▸ Aim A:
In the rows, rewrite the part that opens with the line containing "genus: Microtis" and closes with the last row, replacing "genus" with "genus name" and changing nothing else.

▸ Excerpted text:
===============

The first six blocks of land on offer have covered some 30 acres (out of a total of about 480, including 120 water) opposite the LDDC offices on the west side of the inner Millwall Dock.

“Present indications are that the offer is already fully subscribed, in which case I would expect to have them all signed up in a month or two, with construction starting later in the year and people beginning to move in by the end of next year,” Mr Broackes said.

Mr Broackes also announced that the Daily Telegraph proposals for more than 250,000 square feet of newspaper plant opposite Millwall South Dock would somewhat resemble an ocean liner and that there would be provision for newsprint to be delivered by water. 

London’s enterprise zone was formally designated on 26 April, which is the date from which the ten-years’ local rates holiday begins, as does the exemption from development land tax and the special capital tax allowances. The LDDC chairman pointed out that while the latter were attractive to some investors, they were of little use to pension funds and insurance companies, which normally paid little, if any, tax.

“In the zone itself, it’s the banks who can probably offer the best value,” he said. “It’s the leasing subsidiary of one of the joint stock banks which has completed one of the first financial packages here and I commend it to anyone who is interested.” Afterwards Sir

Geoffrey Howe sketched in something of the history of enterprise zones, which he put forward as an idea less than four years ago in a speech to the Bow Group at the Waterman’s Arms on the Isle of Dogs. In the meantime, 11 appeared on the ground in Britain, having been taken up by local authorities of both party colours.

In this country, in Clydebank, 82 firms with the potential of 950 new jobs have moved in to set up or expand and of these 32 were new ventures, he said. In Swansea, 47 firms had moved in or set up in the zone, including seven new ones. In Corby, nearly half the land was committed and the New Towns Commission was letting advance factories units as fast as it put them up.

 

News item, 25 July 1986

Site works start on Canary Wharf

Preliminary site works began this week on the £2bn Canary Wharf banking centre in London Docklands. Building work is being carried out by a joint venture comprising Costain, Laing, Mowlem, Taylor Woodrow and Sir Robert McAlpine.

===============

▸ Dataset records:
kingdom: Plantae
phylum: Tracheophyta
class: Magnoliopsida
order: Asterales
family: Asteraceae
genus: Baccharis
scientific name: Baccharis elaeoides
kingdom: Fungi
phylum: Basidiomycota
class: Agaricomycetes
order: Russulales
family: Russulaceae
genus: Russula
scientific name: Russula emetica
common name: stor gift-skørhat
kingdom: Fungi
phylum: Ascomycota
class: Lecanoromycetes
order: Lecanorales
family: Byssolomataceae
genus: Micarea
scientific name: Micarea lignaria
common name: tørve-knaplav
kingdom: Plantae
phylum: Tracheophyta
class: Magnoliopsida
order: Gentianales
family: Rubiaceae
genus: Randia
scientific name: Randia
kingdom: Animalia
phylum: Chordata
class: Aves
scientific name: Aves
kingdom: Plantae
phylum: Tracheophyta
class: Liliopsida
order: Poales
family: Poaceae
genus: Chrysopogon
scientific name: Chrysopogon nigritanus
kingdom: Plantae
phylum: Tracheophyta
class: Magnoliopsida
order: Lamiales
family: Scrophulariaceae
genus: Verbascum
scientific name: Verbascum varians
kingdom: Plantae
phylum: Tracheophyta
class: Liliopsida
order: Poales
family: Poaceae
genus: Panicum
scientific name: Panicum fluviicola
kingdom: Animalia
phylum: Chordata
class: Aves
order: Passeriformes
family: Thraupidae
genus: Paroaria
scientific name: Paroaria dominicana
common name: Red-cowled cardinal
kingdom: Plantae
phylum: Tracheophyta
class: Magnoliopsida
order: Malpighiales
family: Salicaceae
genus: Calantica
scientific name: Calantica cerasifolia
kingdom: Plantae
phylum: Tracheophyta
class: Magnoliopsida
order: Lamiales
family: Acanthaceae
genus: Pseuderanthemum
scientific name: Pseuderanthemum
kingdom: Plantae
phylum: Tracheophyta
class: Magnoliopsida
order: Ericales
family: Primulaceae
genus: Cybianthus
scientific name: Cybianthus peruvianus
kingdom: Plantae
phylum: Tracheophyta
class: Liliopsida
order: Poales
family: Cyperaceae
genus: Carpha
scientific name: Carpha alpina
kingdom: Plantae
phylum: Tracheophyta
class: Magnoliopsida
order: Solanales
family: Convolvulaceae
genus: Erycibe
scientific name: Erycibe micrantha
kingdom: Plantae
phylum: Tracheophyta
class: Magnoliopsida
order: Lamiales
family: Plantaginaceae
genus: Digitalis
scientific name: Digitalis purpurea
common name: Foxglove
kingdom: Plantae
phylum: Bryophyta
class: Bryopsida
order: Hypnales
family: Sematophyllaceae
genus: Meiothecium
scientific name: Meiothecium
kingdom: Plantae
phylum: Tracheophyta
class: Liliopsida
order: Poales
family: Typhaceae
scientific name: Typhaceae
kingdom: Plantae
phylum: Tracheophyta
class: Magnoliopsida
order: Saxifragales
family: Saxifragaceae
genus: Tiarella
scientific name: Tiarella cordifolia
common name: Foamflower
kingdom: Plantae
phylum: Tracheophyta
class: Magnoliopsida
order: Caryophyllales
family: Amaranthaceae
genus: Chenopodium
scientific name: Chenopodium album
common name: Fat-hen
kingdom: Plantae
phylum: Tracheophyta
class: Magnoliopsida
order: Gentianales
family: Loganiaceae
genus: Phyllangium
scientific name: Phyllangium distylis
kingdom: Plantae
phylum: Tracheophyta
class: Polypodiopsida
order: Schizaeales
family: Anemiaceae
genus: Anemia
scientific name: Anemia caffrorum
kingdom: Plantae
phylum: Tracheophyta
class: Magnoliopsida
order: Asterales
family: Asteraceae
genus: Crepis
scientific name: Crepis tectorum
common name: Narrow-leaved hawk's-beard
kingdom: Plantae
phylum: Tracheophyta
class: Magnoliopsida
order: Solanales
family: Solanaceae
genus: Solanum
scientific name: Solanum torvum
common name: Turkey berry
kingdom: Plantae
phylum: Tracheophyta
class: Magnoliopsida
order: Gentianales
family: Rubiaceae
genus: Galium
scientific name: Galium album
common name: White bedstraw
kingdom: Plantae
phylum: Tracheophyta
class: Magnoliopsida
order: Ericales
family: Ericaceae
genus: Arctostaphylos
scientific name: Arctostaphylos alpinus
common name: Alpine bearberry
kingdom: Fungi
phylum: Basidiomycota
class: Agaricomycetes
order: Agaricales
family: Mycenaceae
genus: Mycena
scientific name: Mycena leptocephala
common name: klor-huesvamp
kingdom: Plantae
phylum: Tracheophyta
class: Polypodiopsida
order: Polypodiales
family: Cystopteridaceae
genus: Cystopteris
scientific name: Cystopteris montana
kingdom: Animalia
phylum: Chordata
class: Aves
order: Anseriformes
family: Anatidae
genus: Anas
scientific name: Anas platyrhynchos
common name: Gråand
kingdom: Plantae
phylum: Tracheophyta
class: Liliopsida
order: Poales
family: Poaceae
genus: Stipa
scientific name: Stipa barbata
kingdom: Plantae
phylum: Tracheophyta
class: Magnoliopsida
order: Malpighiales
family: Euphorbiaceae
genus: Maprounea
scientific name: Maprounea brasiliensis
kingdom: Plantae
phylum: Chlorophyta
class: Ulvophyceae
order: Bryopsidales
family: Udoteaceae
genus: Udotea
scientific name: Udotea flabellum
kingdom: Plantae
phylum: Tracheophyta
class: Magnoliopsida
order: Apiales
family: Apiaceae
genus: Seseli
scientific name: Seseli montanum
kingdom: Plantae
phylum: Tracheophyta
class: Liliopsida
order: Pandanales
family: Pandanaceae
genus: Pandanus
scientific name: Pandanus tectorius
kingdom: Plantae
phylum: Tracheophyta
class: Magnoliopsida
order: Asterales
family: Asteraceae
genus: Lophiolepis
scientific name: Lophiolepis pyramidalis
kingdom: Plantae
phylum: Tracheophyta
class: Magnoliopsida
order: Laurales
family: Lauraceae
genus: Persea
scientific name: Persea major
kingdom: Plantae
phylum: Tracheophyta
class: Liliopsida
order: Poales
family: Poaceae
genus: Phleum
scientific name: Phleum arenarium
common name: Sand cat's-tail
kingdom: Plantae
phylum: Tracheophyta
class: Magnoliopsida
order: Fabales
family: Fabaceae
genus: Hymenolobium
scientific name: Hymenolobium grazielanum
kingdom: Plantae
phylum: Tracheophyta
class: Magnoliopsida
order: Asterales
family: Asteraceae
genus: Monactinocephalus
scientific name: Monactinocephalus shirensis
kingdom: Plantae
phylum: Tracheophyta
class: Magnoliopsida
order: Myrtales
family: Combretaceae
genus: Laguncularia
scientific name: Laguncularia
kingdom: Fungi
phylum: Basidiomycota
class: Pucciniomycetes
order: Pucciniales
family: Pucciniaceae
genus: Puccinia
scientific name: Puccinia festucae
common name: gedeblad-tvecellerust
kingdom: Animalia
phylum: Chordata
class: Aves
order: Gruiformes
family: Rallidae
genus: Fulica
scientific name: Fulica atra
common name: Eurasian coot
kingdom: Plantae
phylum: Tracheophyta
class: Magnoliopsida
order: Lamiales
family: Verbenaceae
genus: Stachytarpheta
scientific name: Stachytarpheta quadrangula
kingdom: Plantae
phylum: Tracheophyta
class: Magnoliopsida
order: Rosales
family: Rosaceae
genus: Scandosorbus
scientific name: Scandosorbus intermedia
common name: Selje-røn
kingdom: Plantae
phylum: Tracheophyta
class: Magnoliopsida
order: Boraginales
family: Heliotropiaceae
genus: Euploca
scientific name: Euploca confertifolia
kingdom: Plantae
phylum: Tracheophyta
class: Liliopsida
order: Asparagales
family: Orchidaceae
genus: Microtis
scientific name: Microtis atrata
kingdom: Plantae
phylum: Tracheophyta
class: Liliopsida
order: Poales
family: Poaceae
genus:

===============

▸ Aim B:
Print the part of the Docklands text that opens with the words "Mr Broackes also" and closes with "if any, tax.", with no changes.

▸ Final result A:
genus name: Microtis
scientific name: Microtis atrata
kingdom: Plantae
phylum: Tracheophyta
class: Liliopsida
order: Poales
family: Poaceae
genus name:

▸ Final result B:
Mr Broackes also announced that the Daily Telegraph proposals for more than 250,000 square feet of newspaper plant opposite Millwall South Dock would somewhat resemble an ocean liner and that there would be provision for newsprint to be delivered by water. 

London’s enterprise zone was formally designated on 26 April, which is the date from which the ten-years’ local rates holiday begins, as does the exemption from development land tax and the special capital tax allowances. The LDDC chairman pointed out that while the latter were attractive to some investors, they were of little use to pension funds and insurance companies, which normally paid little, if any, tax.